=== Section Start ===

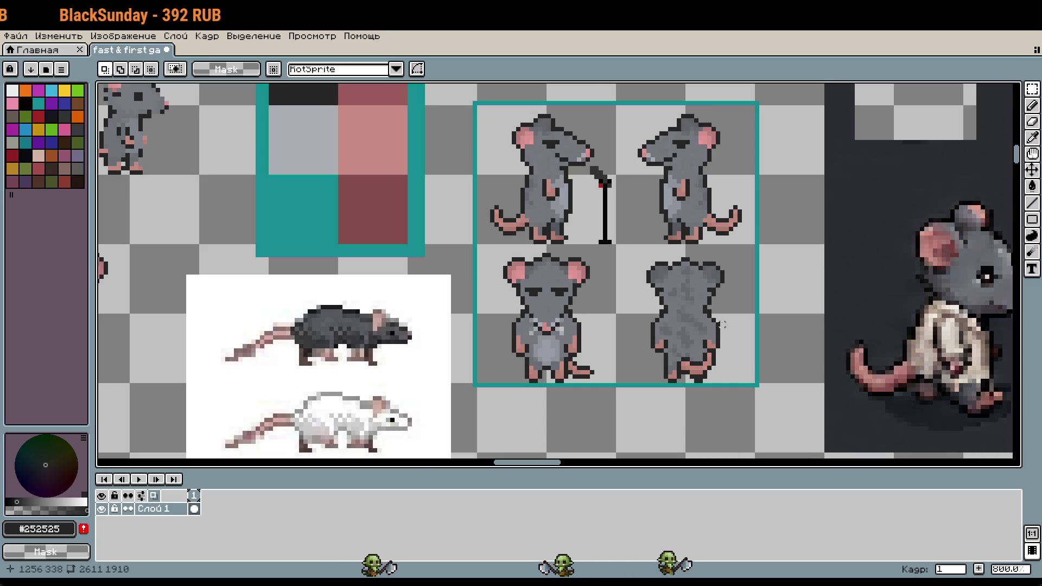
- Sample the grey from the rat's head, then undo a stray grey pixel on the outline
scroll(657, 323, up, 9)
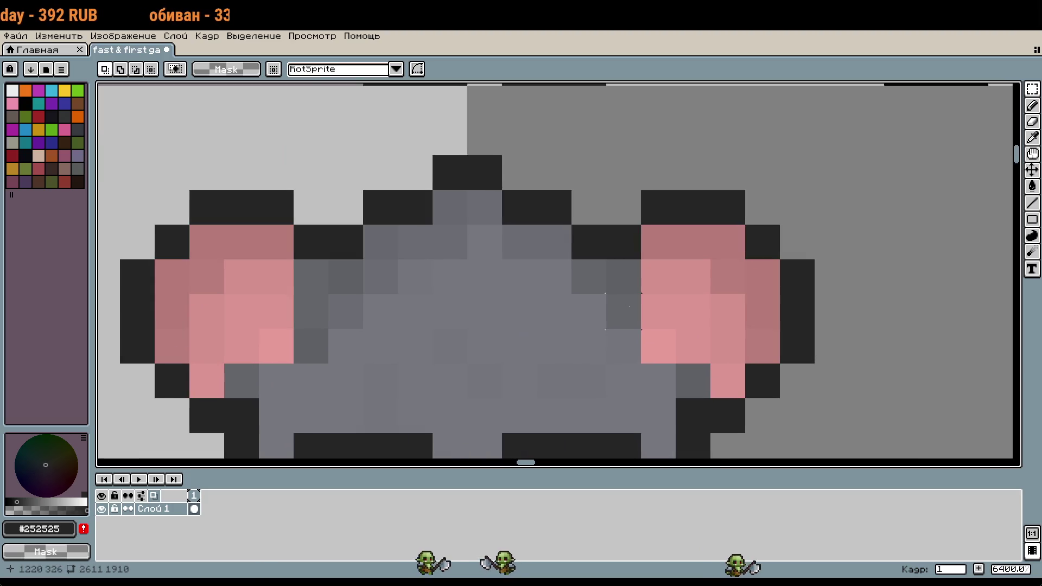
key(i)
click(607, 263)
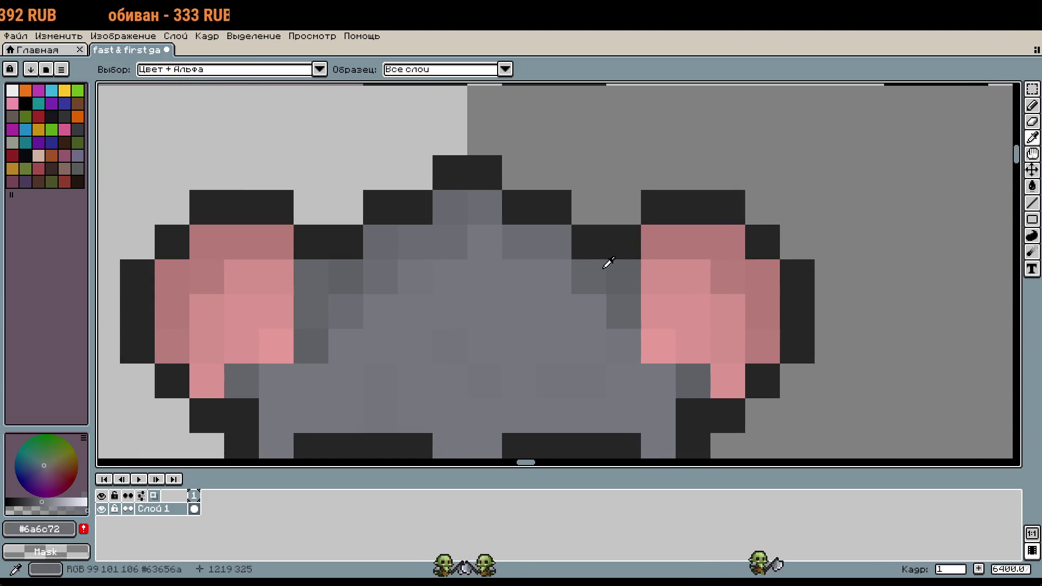
key(b)
scroll(692, 399, down, 4)
scroll(692, 400, up, 4)
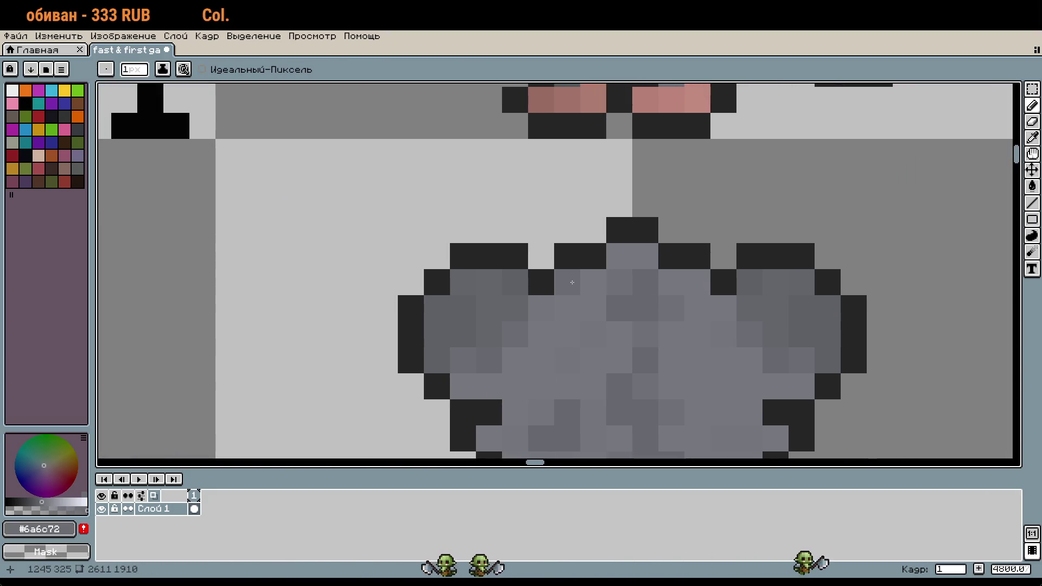
key(ctrl+z)
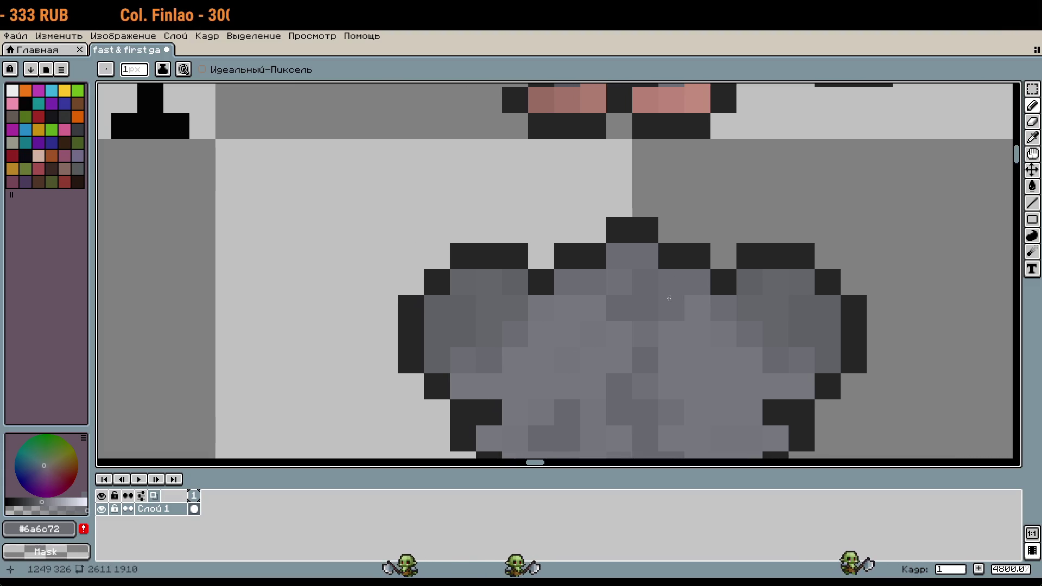
- Fill a dark outline pixel on the back-view rat's body with grey #74767c
scroll(616, 335, down, 4)
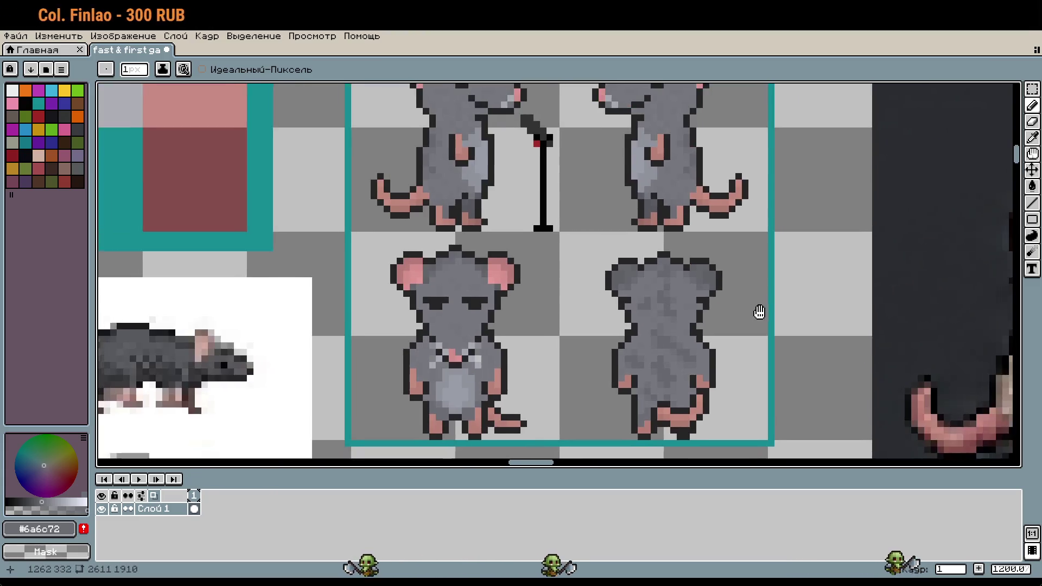
scroll(760, 325, up, 3)
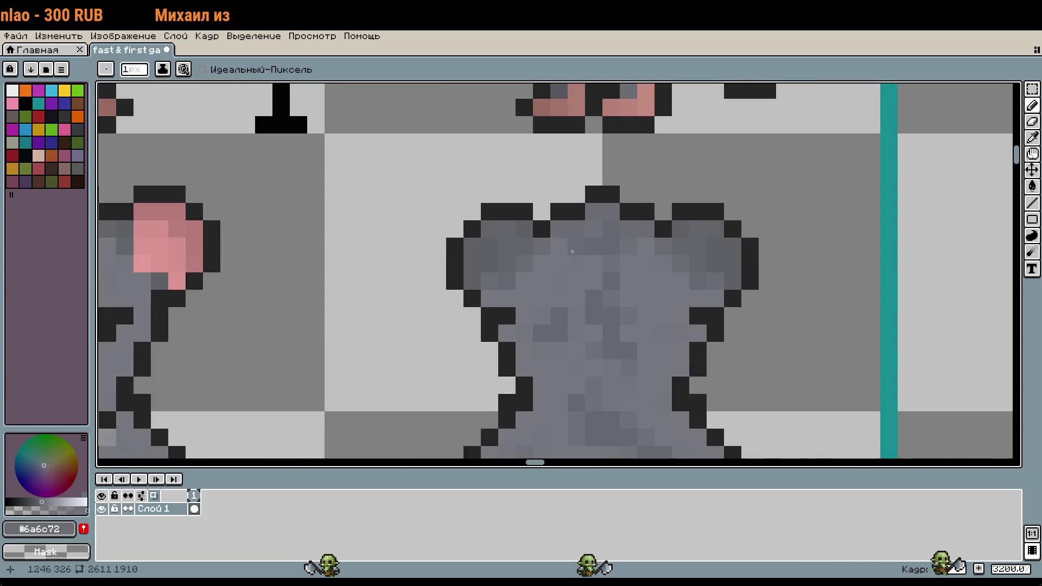
scroll(575, 335, up, 2)
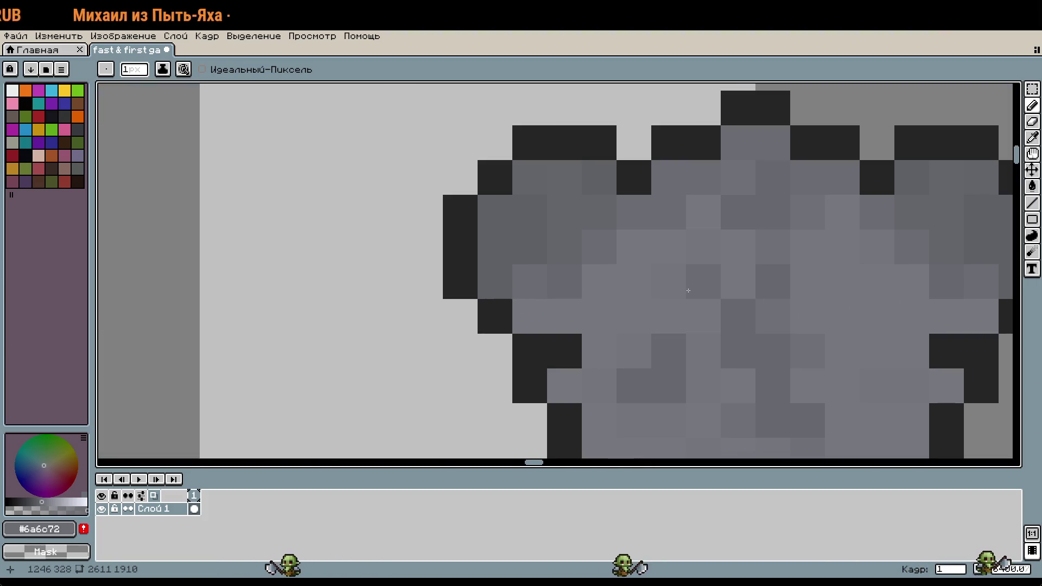
scroll(648, 329, down, 5)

=== Section End ===

How to complete this task
Copy every record exactly, without the pictures.

Output for this task
- Sample the grey from the rat's head, then undo a stray grey pixel on the outline
scroll(657, 323, up, 9)
key(i)
click(607, 263)
key(b)
scroll(692, 399, down, 4)
scroll(692, 400, up, 4)
key(ctrl+z)
- Fill a dark outline pixel on the back-view rat's body with grey #74767c
scroll(616, 335, down, 4)
scroll(760, 325, up, 3)
scroll(575, 335, up, 2)
scroll(648, 329, down, 5)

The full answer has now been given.